_RECORDS FOR THIS TASK_
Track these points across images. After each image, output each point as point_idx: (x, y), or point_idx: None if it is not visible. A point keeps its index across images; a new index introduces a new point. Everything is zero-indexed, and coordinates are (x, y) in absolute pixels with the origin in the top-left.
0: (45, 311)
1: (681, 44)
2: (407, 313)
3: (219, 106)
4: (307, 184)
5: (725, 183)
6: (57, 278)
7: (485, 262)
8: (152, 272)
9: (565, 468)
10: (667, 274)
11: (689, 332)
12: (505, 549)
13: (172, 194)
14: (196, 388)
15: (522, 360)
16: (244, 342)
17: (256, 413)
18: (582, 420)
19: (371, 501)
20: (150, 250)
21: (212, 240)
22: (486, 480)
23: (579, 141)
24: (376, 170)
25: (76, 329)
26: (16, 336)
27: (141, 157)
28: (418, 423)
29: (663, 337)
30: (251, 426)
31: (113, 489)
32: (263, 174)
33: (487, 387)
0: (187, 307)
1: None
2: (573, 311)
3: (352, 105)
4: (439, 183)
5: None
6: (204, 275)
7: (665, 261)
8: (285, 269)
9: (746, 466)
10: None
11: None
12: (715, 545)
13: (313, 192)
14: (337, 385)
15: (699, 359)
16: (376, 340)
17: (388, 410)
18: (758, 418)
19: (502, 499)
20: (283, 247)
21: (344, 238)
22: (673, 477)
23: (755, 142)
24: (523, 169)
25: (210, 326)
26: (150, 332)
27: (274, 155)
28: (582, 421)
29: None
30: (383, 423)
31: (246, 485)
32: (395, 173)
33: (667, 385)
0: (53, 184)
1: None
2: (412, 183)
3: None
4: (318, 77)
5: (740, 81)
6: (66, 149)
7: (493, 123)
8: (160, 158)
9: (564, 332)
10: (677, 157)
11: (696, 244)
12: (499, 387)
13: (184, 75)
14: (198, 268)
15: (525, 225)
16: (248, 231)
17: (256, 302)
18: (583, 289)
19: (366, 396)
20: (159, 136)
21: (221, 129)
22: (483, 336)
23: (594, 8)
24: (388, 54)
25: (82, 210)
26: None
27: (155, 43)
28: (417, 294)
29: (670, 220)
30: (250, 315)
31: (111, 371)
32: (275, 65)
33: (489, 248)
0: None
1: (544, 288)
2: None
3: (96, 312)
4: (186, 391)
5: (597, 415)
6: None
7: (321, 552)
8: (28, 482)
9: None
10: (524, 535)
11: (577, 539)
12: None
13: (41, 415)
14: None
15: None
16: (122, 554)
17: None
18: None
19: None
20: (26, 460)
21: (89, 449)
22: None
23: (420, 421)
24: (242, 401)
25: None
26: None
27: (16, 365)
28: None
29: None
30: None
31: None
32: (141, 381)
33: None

_JOB_
Recast every one of the entries above as a JSON list of strings, one string per line, leaving out any blank lines.

_IN RESPONSE_
[
  "Track these points across images. After each image, output each point as point_idx: (x, y), or point_idx: None if it is not visible. A point keeps its index across images; a new index introduces a new point. Everything is zero-indexed, and coordinates are (x, y) in absolute pixels with the origin in the top-left.",
  "0: (45, 311)",
  "1: (681, 44)",
  "2: (407, 313)",
  "3: (219, 106)",
  "4: (307, 184)",
  "5: (725, 183)",
  "6: (57, 278)",
  "7: (485, 262)",
  "8: (152, 272)",
  "9: (565, 468)",
  "10: (667, 274)",
  "11: (689, 332)",
  "12: (505, 549)",
  "13: (172, 194)",
  "14: (196, 388)",
  "15: (522, 360)",
  "16: (244, 342)",
  "17: (256, 413)",
  "18: (582, 420)",
  "19: (371, 501)",
  "20: (150, 250)",
  "21: (212, 240)",
  "22: (486, 480)",
  "23: (579, 141)",
  "24: (376, 170)",
  "25: (76, 329)",
  "26: (16, 336)",
  "27: (141, 157)",
  "28: (418, 423)",
  "29: (663, 337)",
  "30: (251, 426)",
  "31: (113, 489)",
  "32: (263, 174)",
  "33: (487, 387)",
  "0: (187, 307)",
  "1: None",
  "2: (573, 311)",
  "3: (352, 105)",
  "4: (439, 183)",
  "5: None",
  "6: (204, 275)",
  "7: (665, 261)",
  "8: (285, 269)",
  "9: (746, 466)",
  "10: None",
  "11: None",
  "12: (715, 545)",
  "13: (313, 192)",
  "14: (337, 385)",
  "15: (699, 359)",
  "16: (376, 340)",
  "17: (388, 410)",
  "18: (758, 418)",
  "19: (502, 499)",
  "20: (283, 247)",
  "21: (344, 238)",
  "22: (673, 477)",
  "23: (755, 142)",
  "24: (523, 169)",
  "25: (210, 326)",
  "26: (150, 332)",
  "27: (274, 155)",
  "28: (582, 421)",
  "29: None",
  "30: (383, 423)",
  "31: (246, 485)",
  "32: (395, 173)",
  "33: (667, 385)",
  "0: (53, 184)",
  "1: None",
  "2: (412, 183)",
  "3: None",
  "4: (318, 77)",
  "5: (740, 81)",
  "6: (66, 149)",
  "7: (493, 123)",
  "8: (160, 158)",
  "9: (564, 332)",
  "10: (677, 157)",
  "11: (696, 244)",
  "12: (499, 387)",
  "13: (184, 75)",
  "14: (198, 268)",
  "15: (525, 225)",
  "16: (248, 231)",
  "17: (256, 302)",
  "18: (583, 289)",
  "19: (366, 396)",
  "20: (159, 136)",
  "21: (221, 129)",
  "22: (483, 336)",
  "23: (594, 8)",
  "24: (388, 54)",
  "25: (82, 210)",
  "26: None",
  "27: (155, 43)",
  "28: (417, 294)",
  "29: (670, 220)",
  "30: (250, 315)",
  "31: (111, 371)",
  "32: (275, 65)",
  "33: (489, 248)",
  "0: None",
  "1: (544, 288)",
  "2: None",
  "3: (96, 312)",
  "4: (186, 391)",
  "5: (597, 415)",
  "6: None",
  "7: (321, 552)",
  "8: (28, 482)",
  "9: None",
  "10: (524, 535)",
  "11: (577, 539)",
  "12: None",
  "13: (41, 415)",
  "14: None",
  "15: None",
  "16: (122, 554)",
  "17: None",
  "18: None",
  "19: None",
  "20: (26, 460)",
  "21: (89, 449)",
  "22: None",
  "23: (420, 421)",
  "24: (242, 401)",
  "25: None",
  "26: None",
  "27: (16, 365)",
  "28: None",
  "29: None",
  "30: None",
  "31: None",
  "32: (141, 381)",
  "33: None"
]